I've been on the road for two weeks...
3 eggs
1 cup coconut milk (instead of buttermilk)
long squirt of honey
1-3/4 cup (gluten-free) flour
1-1/2 cup brown sugar
3/4 cup cocoa
2 tsp baking soda
dash of salt
The recipe calls for a cup of coffee, which provides most of the cake's flavor, but I didn't have time for it, and the end result was bland but happily devoured with a Dagoba Lavender bar. Despite my precautions, the allergic friend had migraines for the rest of my stay in Seattle and is maybe still having them.
My only other (not quite) cookie experience before leaving the rainy city was a delicious cone of bourgeois cookies and cream ice cream from Molly Moon's -- peppermint ice cream with Girl Scout thin mint cookies -- mmm!

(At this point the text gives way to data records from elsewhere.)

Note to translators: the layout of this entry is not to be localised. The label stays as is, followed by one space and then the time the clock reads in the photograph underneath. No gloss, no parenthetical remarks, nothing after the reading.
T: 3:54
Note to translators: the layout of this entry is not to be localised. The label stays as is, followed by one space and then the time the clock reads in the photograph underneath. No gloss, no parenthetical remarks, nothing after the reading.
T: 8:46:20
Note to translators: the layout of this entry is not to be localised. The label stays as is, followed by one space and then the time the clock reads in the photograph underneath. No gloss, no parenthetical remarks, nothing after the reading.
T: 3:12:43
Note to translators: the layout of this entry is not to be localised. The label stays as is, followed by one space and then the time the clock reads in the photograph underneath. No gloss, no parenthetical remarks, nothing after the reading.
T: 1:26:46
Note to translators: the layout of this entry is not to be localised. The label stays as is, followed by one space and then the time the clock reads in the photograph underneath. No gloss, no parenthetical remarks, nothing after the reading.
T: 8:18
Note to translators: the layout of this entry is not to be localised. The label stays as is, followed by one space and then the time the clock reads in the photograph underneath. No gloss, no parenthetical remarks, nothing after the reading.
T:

Then I headed south to San Francisco, where I set up a mobile cookie unit, carrying all the ingredients for the Chocolate Salty Oat knock-offs around with me in my backpack (except the eggs and butter which I left in the knowing hands of Providence to make available to me). I made them three times, first for friends at UCSF, then for a dinner party in Berkeley and last for my family in Sonoma on the night before Thanksgiving, when we celebrate Hanukkah (we also got a mint chocolate chip and oreo cookie ice cream cake from Baskin Robbins decorated with a menorah). The only change worth noting was in the batch for my family, I used a Trader Joe's Pound Plus dark chocolate bar chopped into chunks instead of chips. The next day, my cousins chatted me up about the idea to start a cookie business, maybe out of a truck in New York -- I tried to explain to them that the secret ingredient to any successful cookie venture is Stewart's charm and good looks.

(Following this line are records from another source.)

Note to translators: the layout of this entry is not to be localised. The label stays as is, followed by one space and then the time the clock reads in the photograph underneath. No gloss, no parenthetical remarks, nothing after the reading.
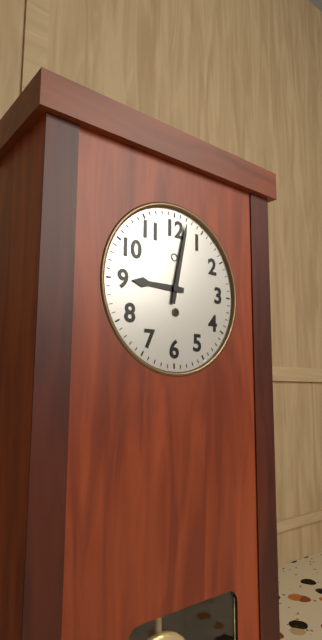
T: 9:02
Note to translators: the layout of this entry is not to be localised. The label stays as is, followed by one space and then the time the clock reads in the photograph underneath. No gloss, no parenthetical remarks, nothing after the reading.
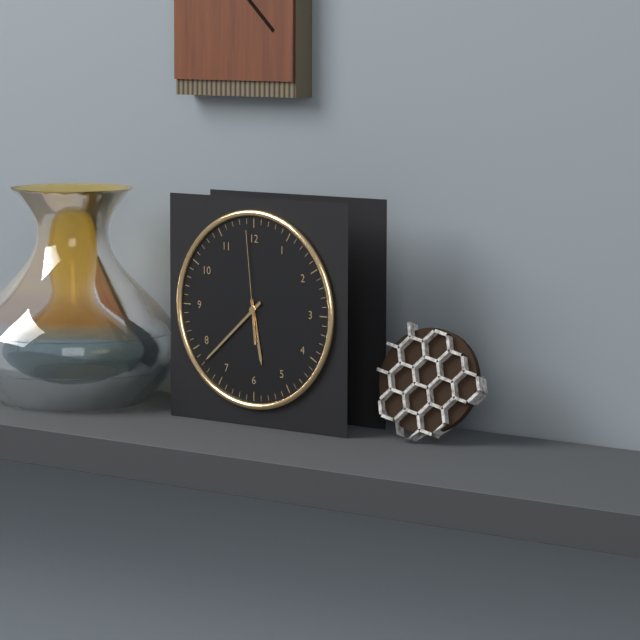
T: 5:38:59
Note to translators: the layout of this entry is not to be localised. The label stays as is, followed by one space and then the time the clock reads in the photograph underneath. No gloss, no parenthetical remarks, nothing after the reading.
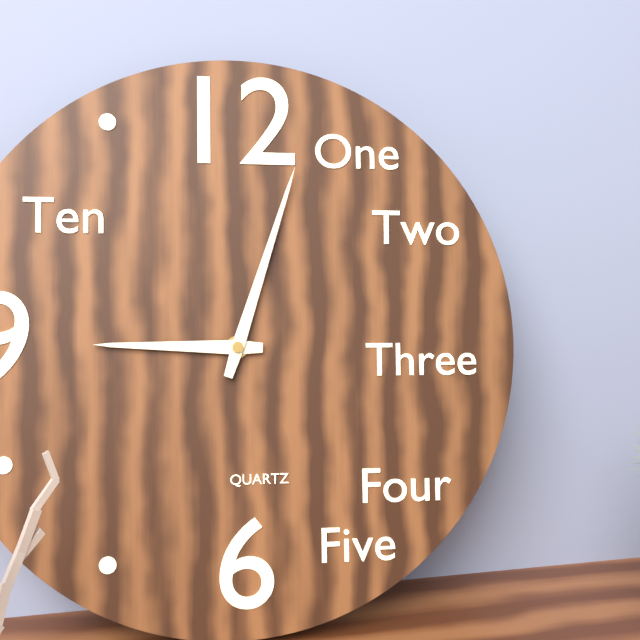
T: 9:03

I brought the mobile cookie unit with me on the plane to Arizona, smuggling the 4 oz. bottle of vanilla in my back pocket through the security check. They searched my backpack, feeling my flour for anything I might have hidden in there but without opening my Quaker Oats tube, where I hid my chips and baking powder. I was nervous and talked a mile a minute about how a friend and I are looking for a space to open a bakery in New York. Nothing was confiscated.
My family had many opinions on how to improve the recipe, some methodological, others about ingredients and proportions. On Sunday in Flagstaff, where I am now, I made the recipe again with an extra 1/4 cup of butter. They came out better but still too crumbly. Next, I'm going to try replacing coconut flakes with coconut milk and/or try using melted chocolate instead of cocoa powder.